The only example I've seen here in Wisconsin was that of an immature Bald Eagle who had lead poisoning and not being lucid had flown straight into a sign. Somehow I don't think that counts.

I suspect that far more beaks are broken in a mix of gusty wind and hard buildings within the urban environment, particularly in adults, than hawks running into say, trees, here.

Urban fledglings on the other hand, would certainly be at higher risk for the accident. Being novice fliers, they might just loose control
periodically and be in the wrong place at the wrong time.

Photograph by James Blank
This turkey is a bit like the turkeys in the parks of New York City. She lives at Old World Wisconsin, and is habituated to humans. She doesn't have to worry a bit about hunters or much of anything else as long as she stays within the fences of the reenactment farmsteads.
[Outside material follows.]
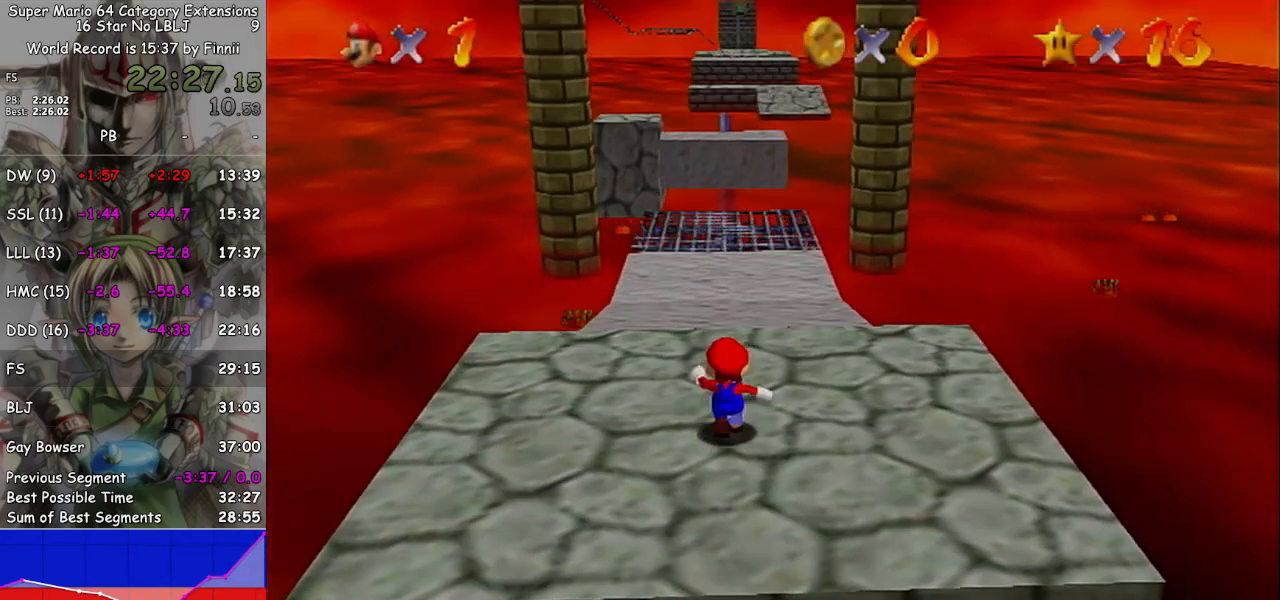
{"buttons": ["A", "L1"], "left_stick": "up", "right_stick": "center", "events": [[333, "L1", "down"], [433, "A", "down"]]}
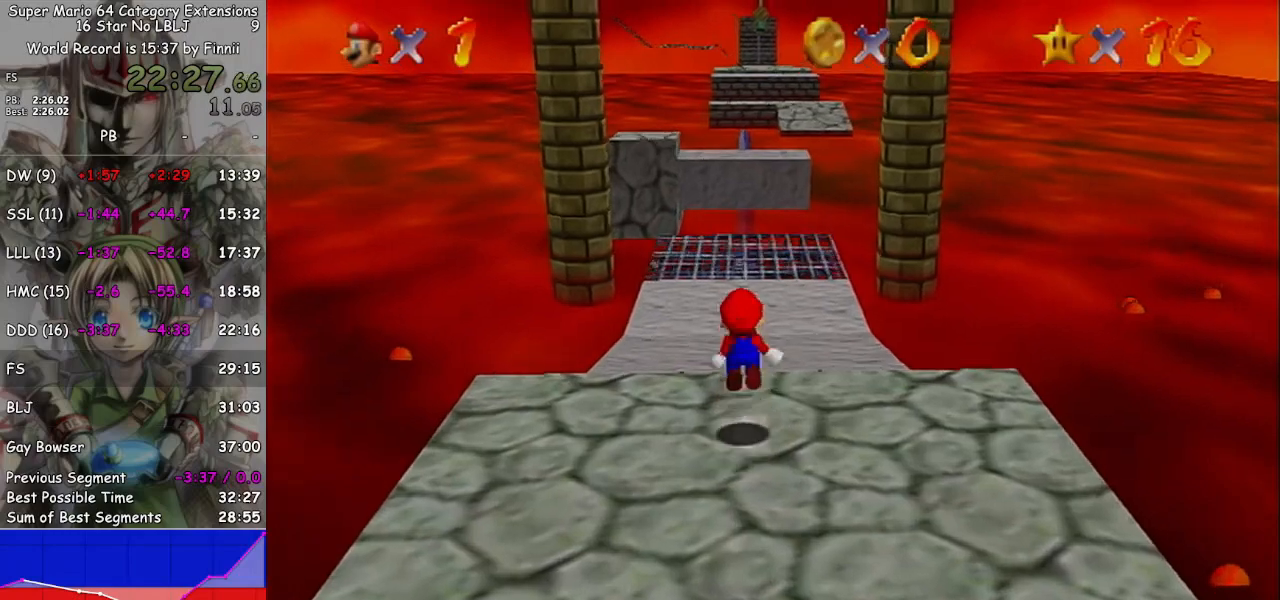
{"buttons": ["A", "L1"], "left_stick": "up-left", "right_stick": "center", "events": [[167, "left_stick", "up-left"]]}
These turkeys on the other hand aren't habituated to humans. Mr. Blank, the Wisconsin photographer, called to let me know there was a large flock of turkeys just standing around in a big open field out in the country, foraging. Excellent, I started pulling on my boots. Now getting there was another matter--this involved complicated directions (at least complicated to me) and snow covered country roads. But I got there!

At that point the 16 turkeys were standing behind a hedgerow of brush. Not as good perhaps as being completely in the open but these were much closer to the road, than the usual flocks I run across. I pulled over, got the camera and then made my big mistake.

What did I do?

I turned off the engine of the truck. Oh yeah. I hadn't realized that turkeys are particularly cued to running or not running engines. 16 heads went up, and the turkey trot for the trees began.

The four in the photo above were the end of the line merging

into this group, some of whom had already made it into the trees.



Oops, there are still a few trotting through the depression behind the hedgerow.